* Document text
------------------------
Valgrind and similar debugging habits mattered because memory correctness is part of whether a low-level project is actually working.
The WAD file system used POSIX I/O, not just high-level streams, because the archive format required precise control over reads, writes, offsets, and descriptor access.
FUSE acted as the bridge between normal file-system requests and the custom archive-backed operations implemented in the project library.
File hierarchy in the WAD project is derived from descriptor conventions and markers, which made translation between stored structure and user-facing paths especially interesting.
Challenges
Systems work is unforgiving. Small mistakes in allocation logic, offset calculations, or persistence handling show up quickly and often far from the original bug.
The WAD project required staying disciplined about the archive format so that directory traversal, file creation, reads, writes, and persistence behaved consistently.
Debugging at this level took patience because the failure mode was often indirect: one bad assumption in the data model could break later operations unexpectedly.
The projects also reinforced how much build systems, toolchains, and validation tooling matter when the code is close to the machine.
What I learned
These projects made me much more comfortable reasoning about lower-level software behavior instead of depending entirely on high-level abstractions.
They also improved my debugging habits, especially around memory correctness, persistence, and format-aware reasoning.
Most importantly, they showed me that I genuinely enjoy the kind of technical depth where structure, correctness, and tooling all matter at once.
------------------------
* Tasks and exercises
a) Answer these questions from the WAD project text:
(i) Why did the WAD file system use POSIX I/O instead of relying only on high-level streams?
(ii) What two things did FUSE act as a bridge between?
(iii) Which three areas of debugging habits does the text say improved?
b) Turn the stretch of the records from the line that contains "order: Perciformes" through the line that contains "genus: Dalea" into a Markdown table with the columns Row and Line. Number each row, include both end lines, and leave out blank lines.
------------------------
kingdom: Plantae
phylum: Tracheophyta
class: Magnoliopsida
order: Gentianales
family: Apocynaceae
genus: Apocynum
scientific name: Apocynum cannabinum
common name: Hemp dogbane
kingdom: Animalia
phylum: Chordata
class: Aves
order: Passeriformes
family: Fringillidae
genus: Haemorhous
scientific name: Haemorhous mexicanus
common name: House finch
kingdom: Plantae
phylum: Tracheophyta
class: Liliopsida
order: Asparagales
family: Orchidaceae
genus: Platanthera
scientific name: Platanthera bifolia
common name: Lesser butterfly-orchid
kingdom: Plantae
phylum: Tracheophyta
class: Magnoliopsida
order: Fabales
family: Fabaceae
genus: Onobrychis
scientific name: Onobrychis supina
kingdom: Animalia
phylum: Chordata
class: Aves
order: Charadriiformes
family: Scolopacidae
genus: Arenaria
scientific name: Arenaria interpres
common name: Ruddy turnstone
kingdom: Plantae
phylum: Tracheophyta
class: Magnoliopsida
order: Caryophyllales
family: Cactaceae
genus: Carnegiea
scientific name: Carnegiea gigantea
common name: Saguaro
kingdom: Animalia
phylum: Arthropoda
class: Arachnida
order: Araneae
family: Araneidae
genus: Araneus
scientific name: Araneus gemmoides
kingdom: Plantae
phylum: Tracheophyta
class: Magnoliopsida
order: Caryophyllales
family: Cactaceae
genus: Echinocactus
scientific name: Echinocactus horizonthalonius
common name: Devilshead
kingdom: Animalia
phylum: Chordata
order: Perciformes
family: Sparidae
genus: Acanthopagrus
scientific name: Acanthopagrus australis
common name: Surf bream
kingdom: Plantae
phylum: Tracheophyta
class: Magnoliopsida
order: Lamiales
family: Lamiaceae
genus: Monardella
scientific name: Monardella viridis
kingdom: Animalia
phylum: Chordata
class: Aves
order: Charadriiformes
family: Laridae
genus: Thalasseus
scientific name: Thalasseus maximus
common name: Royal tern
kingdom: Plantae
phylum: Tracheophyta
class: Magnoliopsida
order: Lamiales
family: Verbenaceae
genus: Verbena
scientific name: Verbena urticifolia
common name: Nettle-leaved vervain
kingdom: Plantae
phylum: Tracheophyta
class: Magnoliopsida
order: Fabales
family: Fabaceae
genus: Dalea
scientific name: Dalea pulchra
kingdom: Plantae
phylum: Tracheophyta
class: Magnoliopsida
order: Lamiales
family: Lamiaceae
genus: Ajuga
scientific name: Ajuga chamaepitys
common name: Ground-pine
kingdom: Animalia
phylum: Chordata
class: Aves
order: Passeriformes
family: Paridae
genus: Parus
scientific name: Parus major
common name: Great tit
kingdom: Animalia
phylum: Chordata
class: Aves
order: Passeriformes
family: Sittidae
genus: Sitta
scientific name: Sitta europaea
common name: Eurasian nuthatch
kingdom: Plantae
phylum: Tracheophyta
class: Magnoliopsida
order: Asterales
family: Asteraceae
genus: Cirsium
------------------------
* Final answers
a)
(i) The archive format required precise control over reads, writes, offsets, and descriptor access.
(ii) Normal file-system requests and the custom archive-backed operations implemented in the project library.
(iii) Memory correctness, persistence, and format-aware reasoning.

b)
| Row | Line |
|---|---|
| 1 | order: Perciformes |
| 2 | family: Sparidae |
| 3 | genus: Acanthopagrus |
| 4 | scientific name: Acanthopagrus australis |
| 5 | common name: Surf bream |
| 6 | kingdom: Plantae |
| 7 | phylum: Tracheophyta |
| 8 | class: Magnoliopsida |
| 9 | order: Lamiales |
| 10 | family: Lamiaceae |
| 11 | genus: Monardella |
| 12 | scientific name: Monardella viridis |
| 13 | kingdom: Animalia |
| 14 | phylum: Chordata |
| 15 | class: Aves |
| 16 | order: Charadriiformes |
| 17 | family: Laridae |
| 18 | genus: Thalasseus |
| 19 | scientific name: Thalasseus maximus |
| 20 | common name: Royal tern |
| 21 | kingdom: Plantae |
| 22 | phylum: Tracheophyta |
| 23 | class: Magnoliopsida |
| 24 | order: Lamiales |
| 25 | family: Verbenaceae |
| 26 | genus: Verbena |
| 27 | scientific name: Verbena urticifolia |
| 28 | common name: Nettle-leaved vervain |
| 29 | kingdom: Plantae |
| 30 | phylum: Tracheophyta |
| 31 | class: Magnoliopsida |
| 32 | order: Fabales |
| 33 | family: Fabaceae |
| 34 | genus: Dalea |